The team invited UB students to participate in the work-in-progress, fittingly titled “At Buffalo,” through class presentations and workshops, site-specific rehearsals, and two staged readings in the Katharine Cornell Theatre.

“There’s so much good fruit that came out of this process,” says Amma Y. Ghartey-Tagoe Kootin, the founding force behind the show. The core writing team—Williams, Ghartey-Tagoe Kootin and composer/lyricist Khalil Sullivan—was able to refine characters, scenes and dialogue based on the resources found here. They described a new song composed on-site at the Buffalo Museum of Science’s archive, with students bearing witness, as “a love letter to Buffalo.”

The feeling was mutual.

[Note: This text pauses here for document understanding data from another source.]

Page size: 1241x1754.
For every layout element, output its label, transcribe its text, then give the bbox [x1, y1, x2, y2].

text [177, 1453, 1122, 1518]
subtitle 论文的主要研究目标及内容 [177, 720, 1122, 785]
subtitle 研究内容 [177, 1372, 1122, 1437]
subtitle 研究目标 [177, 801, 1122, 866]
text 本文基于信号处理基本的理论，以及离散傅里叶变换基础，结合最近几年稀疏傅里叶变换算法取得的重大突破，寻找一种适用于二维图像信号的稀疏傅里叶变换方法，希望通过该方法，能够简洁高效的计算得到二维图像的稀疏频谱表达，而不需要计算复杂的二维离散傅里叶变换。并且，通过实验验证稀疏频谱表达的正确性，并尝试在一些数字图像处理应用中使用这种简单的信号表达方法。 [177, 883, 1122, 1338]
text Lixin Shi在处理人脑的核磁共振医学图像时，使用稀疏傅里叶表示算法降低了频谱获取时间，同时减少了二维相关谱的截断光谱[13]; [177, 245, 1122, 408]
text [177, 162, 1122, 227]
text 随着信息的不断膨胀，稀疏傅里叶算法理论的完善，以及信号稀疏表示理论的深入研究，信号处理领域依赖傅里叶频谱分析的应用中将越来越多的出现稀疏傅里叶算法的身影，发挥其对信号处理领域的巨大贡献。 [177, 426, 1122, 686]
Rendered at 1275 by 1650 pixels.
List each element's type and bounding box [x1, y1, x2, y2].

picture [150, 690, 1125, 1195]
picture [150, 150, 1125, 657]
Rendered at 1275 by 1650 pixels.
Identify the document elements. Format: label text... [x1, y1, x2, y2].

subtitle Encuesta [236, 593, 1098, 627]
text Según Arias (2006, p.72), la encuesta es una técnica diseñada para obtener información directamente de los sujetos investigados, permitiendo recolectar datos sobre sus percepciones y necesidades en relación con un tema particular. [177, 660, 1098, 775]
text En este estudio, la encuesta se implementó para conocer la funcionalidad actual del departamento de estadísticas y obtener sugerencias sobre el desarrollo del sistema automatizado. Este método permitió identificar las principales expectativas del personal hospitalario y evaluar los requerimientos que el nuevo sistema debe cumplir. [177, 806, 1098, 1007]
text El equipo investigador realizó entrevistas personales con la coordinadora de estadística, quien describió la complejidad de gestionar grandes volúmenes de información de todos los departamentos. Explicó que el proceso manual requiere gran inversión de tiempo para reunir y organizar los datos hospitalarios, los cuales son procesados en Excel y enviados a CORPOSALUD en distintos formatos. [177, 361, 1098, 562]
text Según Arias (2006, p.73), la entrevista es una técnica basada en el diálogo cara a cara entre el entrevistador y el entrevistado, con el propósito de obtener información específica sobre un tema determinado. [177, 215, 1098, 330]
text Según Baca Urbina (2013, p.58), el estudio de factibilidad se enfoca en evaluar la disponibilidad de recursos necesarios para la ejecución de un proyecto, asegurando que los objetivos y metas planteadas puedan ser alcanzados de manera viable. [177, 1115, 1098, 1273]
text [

Danielle Johnson, one of three UB student actors cast for the staged readings alongside professionals from New York and Buffalo, played the part of Henrietta, half of a husband-and-wife black-vaudeville duo conflicted about their roles and their goals. The theater major says that what she learned through the project—about the African-American experience of that era and about the behind-the-scenes creative process—was immeasurable. She also notes that Ghartey-Tagoe Kootin was a huge inspiration, as were producer Deadria Harrington and director Tamilla Woodard. “Being a person of color in a less-than-diverse program, I was in awe of the wonderful women who headed this project, so much so that upon first meeting them I was brought to tears,” says Johnson. “It’s not often you get to see African-American women doing amazing things like this.”

The musical grew out of research that Ghartey-Tagoe Kootin conducted 15 years ago leading up to her doctoral dissertation at New York University’s Tisch School of the Arts. She experimented with making a 10-minute dramatic scene from archival materials and tested it with actors. “I immediately knew this was meant to be a musical, one at the Broadway-spectacle level,” she says, “and I wrote it down right then: It will be called ‘At Buffalo.’”

In 2012, official work on the musical began, a process that typically takes about seven years. Now, actually having been at Buffalo (Ghartey-Tagoe Kootin also came to UB through a visiting professorship prior to last fall’s residency), the writers are closing in on a finished piece. That progress is a pride point for everyone involved.

“It’s really cool to know that the musical will always have the stamp of me and my cast mates,” says Johnson. “Things were written in the keys that we sing in—and though they could change, at its core this show will reflect our presence.”